• PROBLEM STATEMENT
Which lines of the entries below include "pays"? List them all.

(Collection entries)

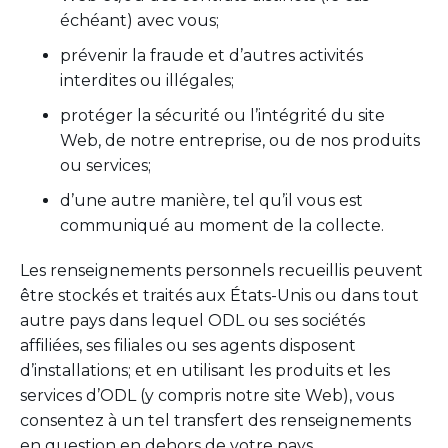
échéant) avec vous;
prévenir la fraude et d’autres activités
interdites ou illégales;
protéger la sécurité ou l’intégrité du site
Web, de notre entreprise, ou de nos produits
ou services;
d’une autre manière, tel qu’il vous est
communiqué au moment de la collecte.
Les renseignements personnels recueillis peuvent
être stockés et traités aux États-Unis ou dans tout
autre pays dans lequel ODL ou ses sociétés
affiliées, ses filiales ou ses agents disposent
d’installations; et en utilisant les produits et les
services d’ODL (y compris notre site Web), vous
consentez à un tel transfert des renseignements
en question en dehors de votre pays.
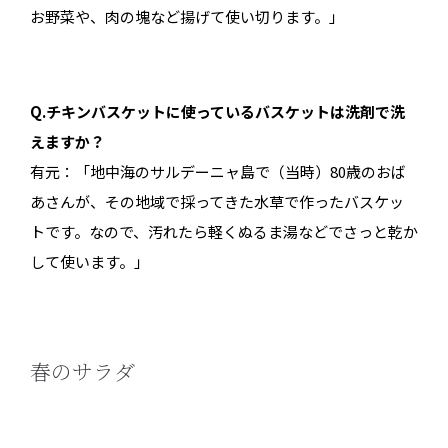
お野菜や、肉の塊など揚げて使い切ります。」
Q.チキンバスケットに使っているバスケットは洗剤で洗
えますか？
有元：「地中海のサルデーニャ島で（当時）80歳のおば
あさんが、その地域で採ってきた水草で作ったバスケッ
トです。なので、汚れたら軽くぬるま湯などでさっと乾か
して使います。」
春のサラダ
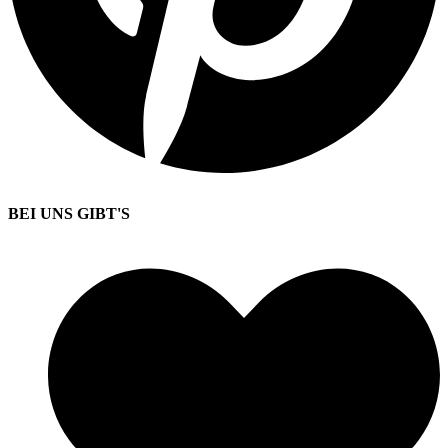
BEI UNS GIBT'S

• EXERCISE SOLUTION
autre pays dans lequel ODL ou ses sociétés
en question en dehors de votre pays.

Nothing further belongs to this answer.